Task goal: Give back all the entries below. Omit none of them.

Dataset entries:
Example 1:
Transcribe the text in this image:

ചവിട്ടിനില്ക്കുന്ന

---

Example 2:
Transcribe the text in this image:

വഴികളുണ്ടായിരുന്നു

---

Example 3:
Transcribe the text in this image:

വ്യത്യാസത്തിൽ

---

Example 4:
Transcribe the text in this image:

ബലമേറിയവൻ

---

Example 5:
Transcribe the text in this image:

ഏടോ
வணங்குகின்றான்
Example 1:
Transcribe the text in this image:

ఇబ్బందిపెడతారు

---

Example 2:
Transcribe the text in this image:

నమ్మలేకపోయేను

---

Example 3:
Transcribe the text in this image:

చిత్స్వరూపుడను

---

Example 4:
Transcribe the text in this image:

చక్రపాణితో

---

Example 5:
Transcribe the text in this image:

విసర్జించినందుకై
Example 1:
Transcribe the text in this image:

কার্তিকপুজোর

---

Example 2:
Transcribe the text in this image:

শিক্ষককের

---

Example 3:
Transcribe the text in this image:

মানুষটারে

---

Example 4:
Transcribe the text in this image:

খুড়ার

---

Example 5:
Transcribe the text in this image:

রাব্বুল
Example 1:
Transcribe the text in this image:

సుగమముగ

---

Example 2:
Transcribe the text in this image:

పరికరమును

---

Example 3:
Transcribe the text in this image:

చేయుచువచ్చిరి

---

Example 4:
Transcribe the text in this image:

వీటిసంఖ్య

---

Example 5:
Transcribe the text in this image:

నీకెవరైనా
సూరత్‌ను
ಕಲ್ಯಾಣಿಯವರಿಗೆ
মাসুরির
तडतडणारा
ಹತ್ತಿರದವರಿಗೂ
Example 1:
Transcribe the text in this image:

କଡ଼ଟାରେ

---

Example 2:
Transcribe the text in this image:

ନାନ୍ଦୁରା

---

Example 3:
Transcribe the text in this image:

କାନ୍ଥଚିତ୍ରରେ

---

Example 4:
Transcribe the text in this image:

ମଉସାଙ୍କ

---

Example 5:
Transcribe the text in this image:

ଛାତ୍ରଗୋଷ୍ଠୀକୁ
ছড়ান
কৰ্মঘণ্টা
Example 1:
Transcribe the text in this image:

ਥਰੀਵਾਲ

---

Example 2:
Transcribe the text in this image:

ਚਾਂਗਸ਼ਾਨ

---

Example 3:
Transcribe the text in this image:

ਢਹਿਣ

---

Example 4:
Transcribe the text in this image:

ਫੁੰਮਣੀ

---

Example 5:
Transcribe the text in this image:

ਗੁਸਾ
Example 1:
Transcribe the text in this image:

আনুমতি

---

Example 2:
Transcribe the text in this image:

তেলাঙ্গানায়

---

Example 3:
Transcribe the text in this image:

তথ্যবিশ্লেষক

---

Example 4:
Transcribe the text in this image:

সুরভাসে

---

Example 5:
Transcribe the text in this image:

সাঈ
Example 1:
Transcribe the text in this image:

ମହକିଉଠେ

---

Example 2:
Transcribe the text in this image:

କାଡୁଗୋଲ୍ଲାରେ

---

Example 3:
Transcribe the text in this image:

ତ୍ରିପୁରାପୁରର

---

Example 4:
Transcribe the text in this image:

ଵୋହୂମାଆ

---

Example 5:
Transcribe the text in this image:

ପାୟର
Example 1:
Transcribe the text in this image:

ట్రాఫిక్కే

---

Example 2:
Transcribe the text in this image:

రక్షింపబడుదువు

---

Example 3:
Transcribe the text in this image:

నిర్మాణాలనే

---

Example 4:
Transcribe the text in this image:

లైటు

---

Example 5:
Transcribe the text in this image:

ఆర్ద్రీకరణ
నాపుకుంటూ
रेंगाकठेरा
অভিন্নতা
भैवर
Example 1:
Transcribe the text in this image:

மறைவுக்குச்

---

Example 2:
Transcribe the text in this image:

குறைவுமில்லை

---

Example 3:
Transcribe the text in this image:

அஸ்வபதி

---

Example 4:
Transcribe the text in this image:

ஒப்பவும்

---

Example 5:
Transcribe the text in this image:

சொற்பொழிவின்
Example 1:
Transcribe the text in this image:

Reply:
Example 1:
Transcribe the text in this image:

ചവിട്ടിനില്ക്കുന്ന

---

Example 2:
Transcribe the text in this image:

വഴികളുണ്ടായിരുന്നു

---

Example 3:
Transcribe the text in this image:

വ്യത്യാസത്തിൽ

---

Example 4:
Transcribe the text in this image:

ബലമേറിയവൻ

---

Example 5:
Transcribe the text in this image:

ഏടോ
வணங்குகின்றான்
Example 1:
Transcribe the text in this image:

ఇబ్బందిపెడతారు

---

Example 2:
Transcribe the text in this image:

నమ్మలేకపోయేను

---

Example 3:
Transcribe the text in this image:

చిత్స్వరూపుడను

---

Example 4:
Transcribe the text in this image:

చక్రపాణితో

---

Example 5:
Transcribe the text in this image:

విసర్జించినందుకై
Example 1:
Transcribe the text in this image:

কার্তিকপুজোর

---

Example 2:
Transcribe the text in this image:

শিক্ষককের

---

Example 3:
Transcribe the text in this image:

মানুষটারে

---

Example 4:
Transcribe the text in this image:

খুড়ার

---

Example 5:
Transcribe the text in this image:

রাব্বুল
Example 1:
Transcribe the text in this image:

సుగమముగ

---

Example 2:
Transcribe the text in this image:

పరికరమును

---

Example 3:
Transcribe the text in this image:

చేయుచువచ్చిరి

---

Example 4:
Transcribe the text in this image:

వీటిసంఖ్య

---

Example 5:
Transcribe the text in this image:

నీకెవరైనా
సూరత్‌ను
ಕಲ್ಯಾಣಿಯವರಿಗೆ
মাসুরির
तडतडणारा
ಹತ್ತಿರದವರಿಗೂ
Example 1:
Transcribe the text in this image:

କଡ଼ଟାରେ

---

Example 2:
Transcribe the text in this image:

ନାନ୍ଦୁରା

---

Example 3:
Transcribe the text in this image:

କାନ୍ଥଚିତ୍ରରେ

---

Example 4:
Transcribe the text in this image:

ମଉସାଙ୍କ

---

Example 5:
Transcribe the text in this image:

ଛାତ୍ରଗୋଷ୍ଠୀକୁ
ছড়ান
কৰ্মঘণ্টা
Example 1:
Transcribe the text in this image:

ਥਰੀਵਾਲ

---

Example 2:
Transcribe the text in this image:

ਚਾਂਗਸ਼ਾਨ

---

Example 3:
Transcribe the text in this image:

ਢਹਿਣ

---

Example 4:
Transcribe the text in this image:

ਫੁੰਮਣੀ

---

Example 5:
Transcribe the text in this image:

ਗੁਸਾ
Example 1:
Transcribe the text in this image:

আনুমতি

---

Example 2:
Transcribe the text in this image:

তেলাঙ্গানায়

---

Example 3:
Transcribe the text in this image:

তথ্যবিশ্লেষক

---

Example 4:
Transcribe the text in this image:

সুরভাসে

---

Example 5:
Transcribe the text in this image:

সাঈ
Example 1:
Transcribe the text in this image:

ମହକିଉଠେ

---

Example 2:
Transcribe the text in this image:

କାଡୁଗୋଲ୍ଲାରେ

---

Example 3:
Transcribe the text in this image:

ତ୍ରିପୁରାପୁରର

---

Example 4:
Transcribe the text in this image:

ଵୋହୂମାଆ

---

Example 5:
Transcribe the text in this image:

ପାୟର
Example 1:
Transcribe the text in this image:

ట్రాఫిక్కే

---

Example 2:
Transcribe the text in this image:

రక్షింపబడుదువు

---

Example 3:
Transcribe the text in this image:

నిర్మాణాలనే

---

Example 4:
Transcribe the text in this image:

లైటు

---

Example 5:
Transcribe the text in this image:

ఆర్ద్రీకరణ
నాపుకుంటూ
रेंगाकठेरा
অভিন্নতা
भैवर
Example 1:
Transcribe the text in this image:

மறைவுக்குச்

---

Example 2:
Transcribe the text in this image:

குறைவுமில்லை

---

Example 3:
Transcribe the text in this image:

அஸ்வபதி

---

Example 4:
Transcribe the text in this image:

ஒப்பவும்

---

Example 5:
Transcribe the text in this image:

சொற்பொழிவின்
Example 1:
Transcribe the text in this image:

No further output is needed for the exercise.